Его настроение помрачнело. Совсем недавно по дороге из Коробкова в Воронеж он вслух мечтал о встрече с ака­демиком, ожидал от него похвал и восторгов и, главное, обстоятельного разговора об открытии богатой руды.

А Губкин, в душе радуясь открытию, выражал свои чувст­ва шутками, подтруниванием.

Усевшись на скамейке, он сказал:

– Посмотри отсюда, снизу, на монумент. Он прямо замахивается на тебя, Илья. Знает, в кого метить.

Степан сел рядом с Губкиным.

Памятник теперь казался еще выше, величественней. Оранжевые отблески солнца упали на пьедестал, наполо­вину высветлили якорь у ног царя-кораблестроителя. Над сумеречно потемневшим сквером, над вечерней городской суматохой еще ярче сияла голова Петра в лучах предза­катного солнца. И вдруг Степан как бы почувствовал се­бя на виду у двухсотлетней истории России. Это она гля­дит из глубины веков округло-выпученными глазами Петра.

Глубина веков... На месте теперешнего города тогда шумели леса. А потом царь Петр...

 

...наш плотник и матрос

Нежданно жизнь сюда занес.

И падал лес под топорами,

Визжали пилы, и росли —

Гроза Азова — корабли.

 

– Ну, делу время, а потехе — час, — переменив тон, деловито бросил Иван Михайлович, поднимаясь со ска­мейки. — Пошли в клуб. Скоро начнется съезд.

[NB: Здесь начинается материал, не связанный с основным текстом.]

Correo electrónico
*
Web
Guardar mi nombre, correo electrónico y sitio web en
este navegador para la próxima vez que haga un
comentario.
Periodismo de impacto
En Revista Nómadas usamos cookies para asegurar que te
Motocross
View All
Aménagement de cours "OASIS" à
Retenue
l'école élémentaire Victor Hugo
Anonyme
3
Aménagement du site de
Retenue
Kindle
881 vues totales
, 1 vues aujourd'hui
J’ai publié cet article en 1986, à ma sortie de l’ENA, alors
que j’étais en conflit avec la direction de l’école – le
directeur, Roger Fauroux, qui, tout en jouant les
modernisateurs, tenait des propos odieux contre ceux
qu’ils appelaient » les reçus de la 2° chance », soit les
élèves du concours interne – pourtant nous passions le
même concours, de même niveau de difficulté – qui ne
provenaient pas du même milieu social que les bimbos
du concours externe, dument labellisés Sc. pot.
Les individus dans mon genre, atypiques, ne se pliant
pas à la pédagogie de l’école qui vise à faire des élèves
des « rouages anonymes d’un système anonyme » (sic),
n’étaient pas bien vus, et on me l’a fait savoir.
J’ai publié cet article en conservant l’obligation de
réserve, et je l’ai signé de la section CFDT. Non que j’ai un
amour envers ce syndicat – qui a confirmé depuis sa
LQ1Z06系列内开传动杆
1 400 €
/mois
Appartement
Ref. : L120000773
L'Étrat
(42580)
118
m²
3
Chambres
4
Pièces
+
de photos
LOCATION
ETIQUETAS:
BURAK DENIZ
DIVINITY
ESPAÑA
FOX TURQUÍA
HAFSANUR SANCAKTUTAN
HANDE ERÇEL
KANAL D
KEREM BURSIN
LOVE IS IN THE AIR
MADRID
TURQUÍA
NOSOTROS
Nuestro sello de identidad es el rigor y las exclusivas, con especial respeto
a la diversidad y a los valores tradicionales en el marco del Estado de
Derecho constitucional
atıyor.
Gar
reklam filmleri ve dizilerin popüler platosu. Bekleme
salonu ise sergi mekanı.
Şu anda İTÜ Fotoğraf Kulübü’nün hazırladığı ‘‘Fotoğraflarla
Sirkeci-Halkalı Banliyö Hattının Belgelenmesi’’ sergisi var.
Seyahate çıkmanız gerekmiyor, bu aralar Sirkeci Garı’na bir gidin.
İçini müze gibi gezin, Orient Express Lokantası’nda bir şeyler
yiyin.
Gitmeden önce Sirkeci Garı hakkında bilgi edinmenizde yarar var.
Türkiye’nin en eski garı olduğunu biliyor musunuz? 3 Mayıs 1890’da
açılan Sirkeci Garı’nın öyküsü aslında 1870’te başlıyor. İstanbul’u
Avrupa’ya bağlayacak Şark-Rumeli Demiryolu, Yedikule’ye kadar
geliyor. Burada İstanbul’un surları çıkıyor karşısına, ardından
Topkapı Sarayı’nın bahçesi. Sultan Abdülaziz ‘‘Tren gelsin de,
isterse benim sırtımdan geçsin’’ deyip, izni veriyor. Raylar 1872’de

Они молча прошли два квартала по проспекту, свер­нули на улицу Комиссаржевской, затем — на Никитин­скую. Вся эта улица была запружена телегами, таранта­сами, линейками и дрожками-бегунками. Среди них теря­лись одинокие запыленные автомобили.

Робко, робко вторгается век мотора в тележную Русь, — заметил Губкин, поднимаясь по ступенькам парад­ного подъезда в клуб имени Карла Маркса,

 

2

Съезд открылся с небольшим опозданием.

Все шло обычным порядком: избрали президиум, ут­вердили повестку дня с двумя вопросами — о КМА и об электрификации области.

К трибуне подошел Губкин. По тому, как он пригла­живал пышные, тронутые сединой волосы и поправлял очки, Степан догадался, что академик взволнован. И чего бы это? Делегаты съезда мало чем отличались от рабфа­ковцев и студентов Горной академии, собиравшихся в актовом зале на публичные лекции Губкина.